I hate the uncertainty.
I hate the burning cold heaviness in my legs.
I hate the bouts of cognitive soup.
I hate the headaches.
I hate missing out.
I hate letting people down.
I hate the worry I cause.
I hate the pain.
Hate is a awful word. It is a word I rarely use. Hate is such a strong expression of detestation and loathing that there is few things in my life I can honestly attribute it to. It is when I am at my weakest that I feel free to apply it to things.

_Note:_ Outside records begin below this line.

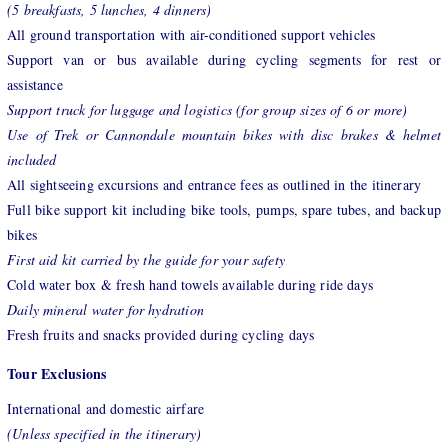
(5 breakfasts, 5 lunches, 4 dinners)
All ground transportation with air-conditioned support vehicles
Support van or bus available during cycling segments for rest or
assistance
Support truck for luggage and logistics (for group sizes of 6 or more)
Use of Trek or Cannondale mountain bikes with disc brakes & helmet
included
All sightseeing excursions and entrance fees as outlined in the itinerary
Full bike support kit including bike tools, pumps, spare tubes, and backup
bikes
First aid kit carried by the guide for your safety
Cold water box & fresh hand towels available during ride days
Daily mineral water for hydration
Fresh fruits and snacks provided during cycling days
Tour Exclusions
International and domestic airfare
(Unless specified in the itinerary)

When that happens I must stop myself-refocus, breath, take stock, and have faith.
If I were honest right now I must amend the fore stated list.
I wish there was no disease.
I accept the fatigue.
I love that I have people to help me.
I appreciate that people care enough to be concerned.
I understand that I do not know what will happen.
I adapt with layers to keep warm.
I laugh at my tendency to lose my track of thoughts.
I believe my headaches are temporary.
I enjoy what others can do.
I acknowledge that others will worry.
I undertake the pain, knowing that despite it I will not relent.

thomas bernard
“Whatever condition we are in, we must always do what we want to do, and if we want to go on a journey, then we must do so and not worry about our condition, even if it’s the worst possible condition, because, if it is, we’re finished anyway, whether we go on the journey or not, and it’s better to die having made the journey we’re been longing for than to be stifled by our longing.”